Why Your Girl Scout Cookie Order Might Look Different This Year

Instead of the iconic cardboard boxes, some Girl Scout cookies are being sold in pouches this year.

In case you haven't heard us shout it from the rooftops yet, it's Girl Scout Cookie season, and there's a lot to celebrate. The newest addition to the lineup, Adventurefuls, is a delicious, crispy take on a brownie that customers are eagerly snapping up. Those who might be missing either door-to-door cookie sales or local cookie booths in the pandemic era can easily order cookies digitally using the Girl Scout Cookie Finder app. And for those who avoid gluten for any reason, the cookie lineup now includes not one, but two different flavors just for you. These are good times. In fact, only one aspect of the cookie experience is left in doubt: Why are some of the cookie orders arriving in flexible pouch-style packaging, rather than the iconic cardboard boxes?

I first noticed the discrepancy when a friend sent me a photo posing proudly with his Girl Scout cookie haul—16 boxes in all (so far, he is quick to point out). Standing out from among the neat stacks of green Thin Mint boxes and purple Samoa boxes was a flimsier-looking package, its plastic wrapper reflecting wavy light into the camera.
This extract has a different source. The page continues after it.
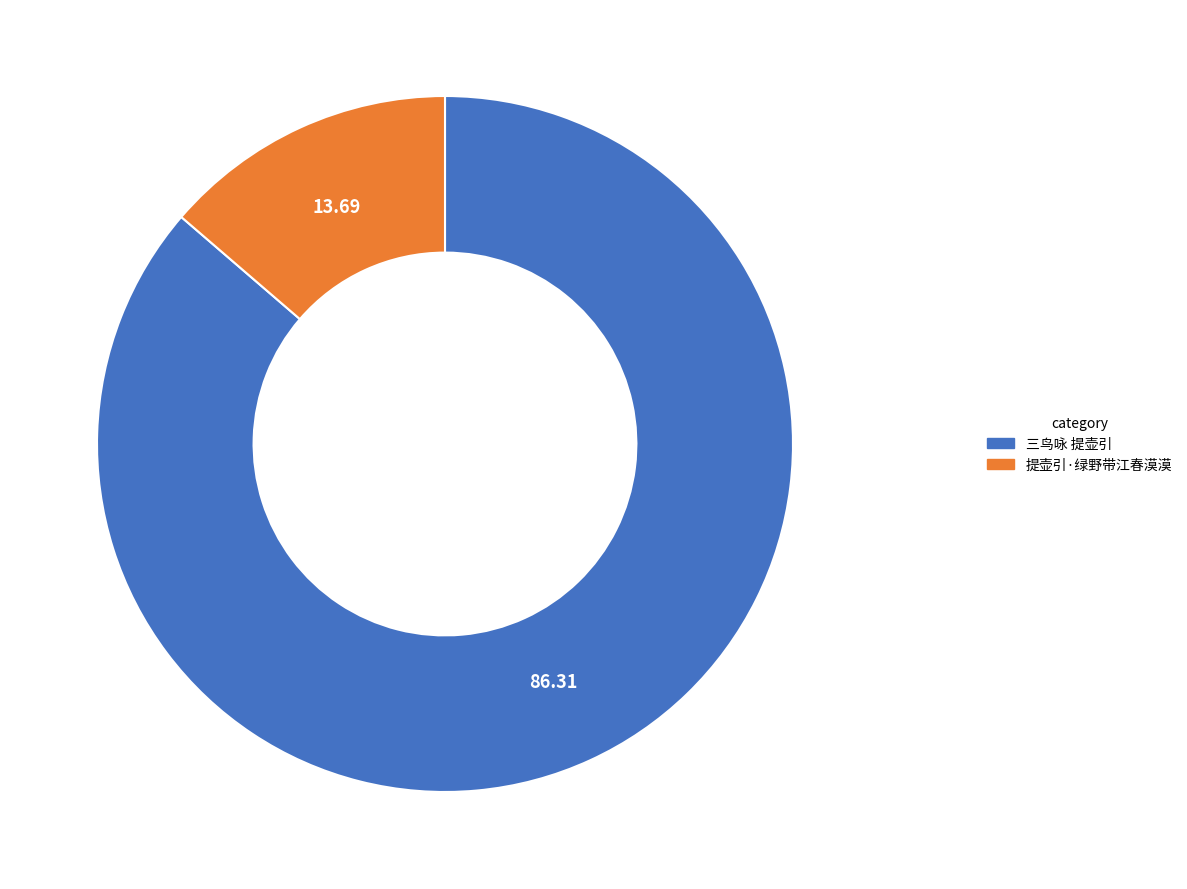

Approximately how many times larger is the value at 三鸟咏 提壶引 compared to 提壶引·绿野带江春漠漠?

6.3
These turned out to be the Lemon-Ups, which the Girl Scouts website describes as "Crispy lemon cookies baked with inspiring messages."

Before I could even congratulate my friend on purchasing an absolutely advisable amount of Girl Scout cookies, I asked about the Lemon-Ups. Why, why weren't they in a box like all the rest?

"I couldn't tell you," my friend texted back. Then he sent some bonus photos of the cookies for good measure.

As you might know by now, Girl Scout Cookies are a little different depending on where you live. Two different commercial bakers are licensed by Girl Scouts of the USA to produce Girl Scout Cookies: ABC Bakers and Little Brownie Bakers. Over the decades, this divide has not only accounted for slight differences in taste (some swear one bakery is superior to the other), but also naming conventions; I grew up boxes of Caramel deLites rather than Samoas, for example, but then the distribution zones changed and now the names have all switched on me. (Okay, this happened at least 15 years ago, but I am still adjusting.) So, is this a particularity of one bakery versus the other?

Nope, turns out I'm just a few years behind the curve. Multiple varieties of Girl Scout Cookie now come in non-cardboard packaging—and for a delicious reason.

A Girl Scouts source confirmed to The Takeout that Lemon-Ups are not the only cookies in the divergent packaging—in fact, a good chunk of the lineup is sold in non-cardboard packaging now, with four of 12 cookie varieties sold in plastic-wrapped trays:

  • Toast-Yay!
  • Lemon-Ups
  • Lemonades (Not to be confused with Lemon-Ups, these are "Savory, refreshing shortbread cookies topped with a tangy lemon-flavored icing")
  • Girl Scout S'mores
  • The cookies are sold in plastic overwrap when they are too large to fit in the traditional cardboard boxes. A single Toast-Yay! cookie, for example, is physically larger than a Trefoil, Samoa, or Do-Si-Do. Which, in my reptilian treat-seeking brain, is a very exciting indicator that I should be selecting all the cookies sold in plastic overwrap. More cookie per serving!

    The packaging does not mean that one variety is fresher than another, however. Since even the cardboard boxes come with a layer of plastic film inside (either around a plastic tray or a sleeve of cookies), you're getting a peak quality cookie either way. But I don't think anyone worries too much about Girl Scout Cookies sitting around long enough to go stale.

    Do any of your favorites come in the plastic packs? I think I need to add some Toast-Yay!s to my order.